Я ее от души поблагодарил, но уезжая, возвратил, с выражениями полной благодарности, присланные ею книги: мне не подобало принимать такие дорогие подарки от вдовы Мюрата.

Уверяют, что она некогда, была в связи с князем Меттернихом во время его посольства в Париже, и это, быть может, было причиной ее пребывания в австрийских владениях, запертых для всех других Бонапартов. Королева Каролина Мюрат всегда была прилична, даже в своих любовных связях, тогда как сестра ее Полина отличалась, наоборот, наглостью, но красоты была замечательной.

Муж ее, князь Боргезе, которого я потом хорошо знавал во Флоренции, показывал мне ее портреты, но скрывал чересчур знаменитую статую, которую сделали по ее приказанию в хорошо отопленной комнате (статуя Кановы Venus Victrix, находящаяся теперь в казино виллы Боргезе в Риме. Статую эту, Канова лепил с натуры, она довольно обнажена. Кто-то изъявил принцессе Полине удивление, как она могла в таком легком костюме сидеть или, вернее, лежать перед Кановой. - Ничего, - отвечала княгиня Боргезе, - комната была хорошо натоплена).
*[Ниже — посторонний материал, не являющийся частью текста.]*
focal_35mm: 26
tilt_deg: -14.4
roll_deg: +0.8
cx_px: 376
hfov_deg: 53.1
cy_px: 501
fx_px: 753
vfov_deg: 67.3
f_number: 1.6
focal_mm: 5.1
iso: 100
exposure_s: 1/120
Первая жена Иеронима Бонапарта (бывший король Вестфальский, Иероним Бонапарта, младший из братьев Наполеона, был двоеженец. Он женился в 1803 г. в Америке, без дозволения брата, на Элизе Патэрсон, дочери балтиморского негоцианта. Наполеон не дозволил жене брата высадиться в Голландии, расторг брак и женил Иеронима вторично в 1807 г. па принцессе Екатерине Виртембергской, родной племяннице императрицы Марии Федоровны), рожденная Патэрсон, была еще очень красива, когда я с ней познакомился.

Она рассказала мне, чтобы дать понятие о красоте ее невестки, следующее. Полина давала обед и, так как в тот же вечер был большой бал в Тюльерийском дворце, она пошла сменить платье. Только самые приближенные остались ее дожидаться в гостиной, и каждый хвалил лицо, талию, грацию хозяйки дома.
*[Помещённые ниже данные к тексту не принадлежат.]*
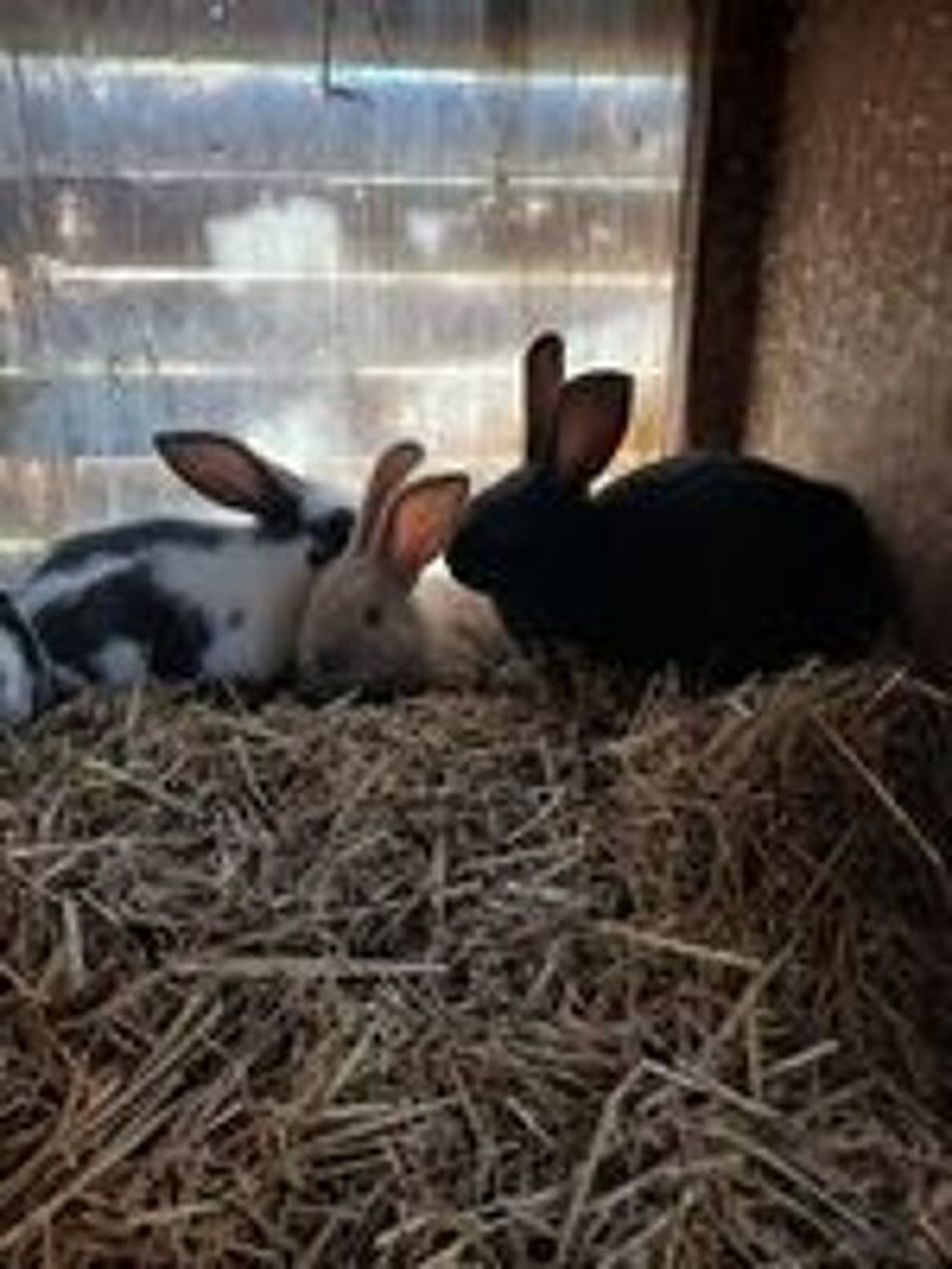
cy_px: 634
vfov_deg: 65.3
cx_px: 476
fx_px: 990
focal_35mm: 27
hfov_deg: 51.4
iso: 80
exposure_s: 1/50
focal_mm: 3.98
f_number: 1.8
Но один из присутствующих все-таки заметил, что на земле нет совершенства, и поэтому у Полины должен быть какой-нибудь недостаток. Общество хочет отыскать этот недостаток. Является Полина во всем блеске бального туалета. Ее украдкой внимательно всю осматривают, и когда она вновь удалилась, самый строгий критик заметил, что, быть может, ухо ее могло бы быть меньше.

- И в этом я не была убеждена, - добавила г-жа Бонапарт. Надо заметить, что сия последняя сама была необыкновенно красива и очень походила на Полину, в чем по скромности никогда не хотела признаваться.

Из семейства Наполеона я также познакомился с Иеронимом Бонапартом, женатым на принцесс Виртембергской и с г-жей Гортензией, которая в ту пору называлась герцогиней Де-Сен-Лё (здесь: дочь Жозефины Богарне, первая жена Наполеона).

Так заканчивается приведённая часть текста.